Roma 2030-2050: Costruire una matrice metodologica
L’Ordine degli architetti sul modello-Roma: visioni, confronti, centralità del progetto
Roma Città delle Città 2030-2050. Questo il tema dell’iniziativa promossa dalla Casa dell’Architettura dall’Ordine degli Architetti di Roma «per aprire un dibattito sullo sviluppo della città a medio e lungo termine. Dove il mondo dell’architettura è protagonista, con l’impegno attivo delle professioni tecniche e il dialogo con l’amministrazione per individuare strategie da perseguire per ricostruire un “modello Roma” virtuoso e competitivo, con proposte concrete e investimenti importanti» così racconta Susanna Tradati, coordinatrice dell’evento e partner associato di Nemesi Studio.
Dibattito aperto che thebrief sta seguendo con gli approfondimenti del progetto #RomaDomani.
Si parte dalla constatazione del momento significativo per la rigenerazione di Roma, in concomitanza con l’avvicinarsi del Giubileo 2025 e la candidatura ad Expo 2030, ma anche per gli importanti progetti del Pnrr (i costruttori sono già scesi in campo proponendo un osservatorio per monitorare progetti e cantieri), a cui si aggiunge il lancio da parte dell’amministrazione capitolina del Laboratorio per Roma 2050.
L’appello dal mondo della progettazione? Costruire una matrice metodologica (allineando la ricerca di soluzioni possibili attraverso domande strutturate) e impostare un masterplan, basandosi sull’analisi di possibili scenari e traiettorie per pianificare lo sviluppo con due tappe di riferimento, traguardando il 2030 e il 2050. «Lavorare con metodo sullo sviluppo strategico della città – dice Susanna Tradati – intervenendo sul disegno dello spazio pubblico e costruito».
L’importanza delle tempistiche da rispettare permette di programmare variazioni sostanziali della città, ponendosi obiettivi concreti, elaborati e duraturi, ma senza abbandonare la componente visionaria.
Tra gli interventi quello dello stesso assessore all’Urbanistica Maurizio Veloccia, per cui il primo obiettivo da raggiungere è «ricostruire una città che funzioni, che torni a crescere, e che al contempo continui il suo processo di ricucitura».
Due le direttrici di lavoro emerse: migliorare la vita dei cittadini con opere di decoro urbano, efficientare i trasporti pubblici e la mobilità, oltre che la qualità delle periferie; dall’altro lato proiettare la città nello scenario internazionale, facendo tornare Roma capitale del Mediterraneo e riferimento per l’intera Europa, anche con grandi progettualità come la candidatura ad Expo 2030, rendendola città della cultura e della scienza (entro luglio saranno valutate le proposte del concorso, una settantina, per il Museo della scienza).
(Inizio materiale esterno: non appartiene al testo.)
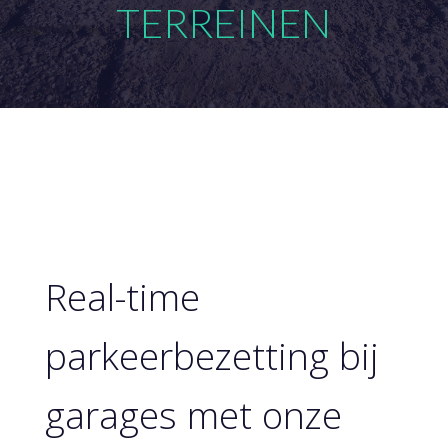
TERREINEN
Real-time
parkeerbezetting bij
garages met onze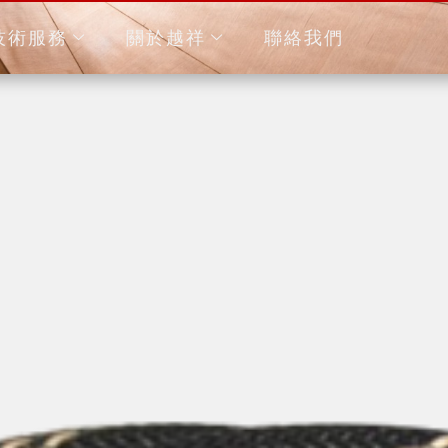
技術服務
關於越祥
聯絡我們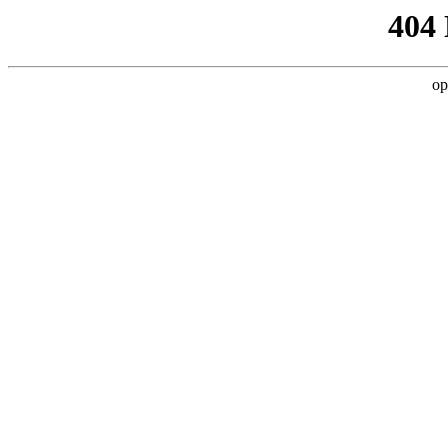
404
op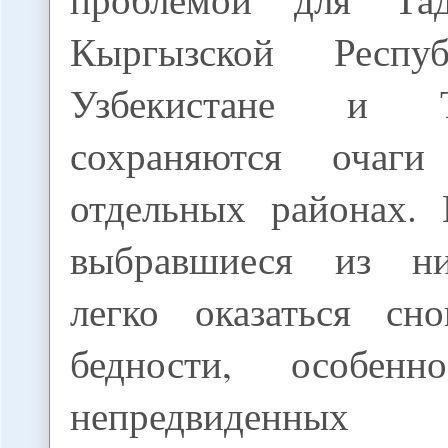
Кыргызской Респ
Узбекистане и Ту
сохраняются очаг
отдельных районах.
выбравшиеся из н
легко оказаться сн
бедности, особен
непредвиденны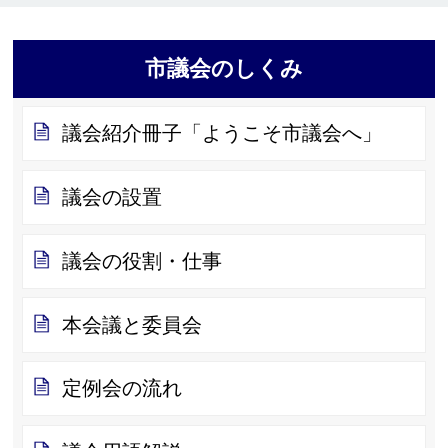
市議会のしくみ
議会紹介冊子「ようこそ市議会へ」
議会の設置
議会の役割・仕事
本会議と委員会
定例会の流れ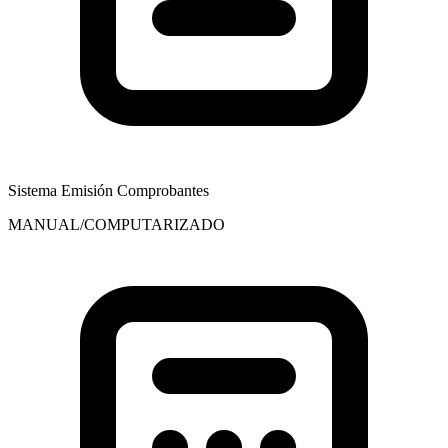
Sistema Emisión Comprobantes
MANUAL/COMPUTARIZADO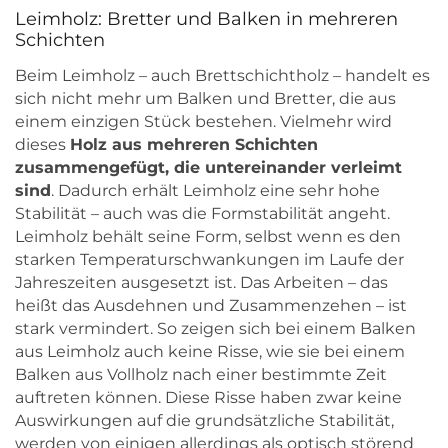
Leimholz: Bretter und Balken in mehreren
Schichten
Beim Leimholz – auch Brettschichtholz – handelt es
sich nicht mehr um Balken und Bretter, die aus
einem einzigen Stück bestehen. Vielmehr wird
dieses
Holz aus mehreren Schichten
zusammengefügt, die untereinander verleimt
sind
. Dadurch erhält Leimholz eine sehr hohe
Stabilität – auch was die Formstabilität angeht.
Leimholz behält seine Form, selbst wenn es den
starken Temperaturschwankungen im Laufe der
Jahreszeiten ausgesetzt ist. Das Arbeiten – das
heißt das Ausdehnen und Zusammenzehen – ist
stark vermindert. So zeigen sich bei einem Balken
aus Leimholz auch keine Risse, wie sie bei einem
Balken aus Vollholz nach einer bestimmte Zeit
auftreten können. Diese Risse haben zwar keine
Auswirkungen auf die grundsätzliche Stabilität,
werden von einigen allerdings als optisch störend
Si aggiunga la «questione-periferie, con particolare riferimento al quadrante di Torre Spaccata e alla nuova Cinecittà che diventerà attrattore di enormi potenzialità economiche ed intellettuali», oltre a Pietralata, Tor Vergata, Ostiense.
All’Ordine degli Architetti, protagonisti tra gli altri, alcuni studi come Labics, fondato dagli architetti Maria Claudia Clemente e Francesco Isidori nel 2007, vincitori tra l’altro del recente concorso per il Colosseo e autori del progetto della Città del Sole, complesso immobiliare polifunzionale costituito da edifici con un’ancora pubblica, come la biblioteca, e altre private a partire dal complesso residenziale con uffici e parcheggi. Il tutto in un’area di 9.800 mq a ridosso della stazione di Tiburtina.
Maria Claudia Clemente ha auspicato una pianificazione a livello urbano e metropolitano, con progetti specifici che discendono da un disegno di più ampio respiro: «per la sua storia, per la sua struttura formale, Roma è una città costituita da bordi, è fatta di isole, e su questo bisognerebbe costruire una sua strategia metropolitana».
Tra le altre voci quella di Paolo Mezzalama, fondatore di It’s insieme a Alessandro Cambi e Francesco Marinelli nel 2016 che ribadisce che Roma deve riuscire a definire un proprio modello, a causa di differenze sostanziali con altre metropoli: «il modello Roma può partire da alcune caratteristiche come la bassa densità, che è contemporaneamente criticità e valore; la rete agricola deve essere spunto per progetti che possono mettere a sistema le varie periferie, creare delle centralità ed offrire modalità di vita che altre città non possono avere». Tra i temi di progetto il corridoio ecologico lungo il Tevere, che attualmente non è valorizzato, ma che ha un grande potenziale in termini di spazi pubblici, recuperando il rapporto secolare intrinseco con il fiume. Argomento evidenziato anche da Guendalina Salimei di T Studio che aggiungere al Tevere il tema delle mura, come risorsa per la città, per un’infrastruttura pubblica capace di innervare l’intera città.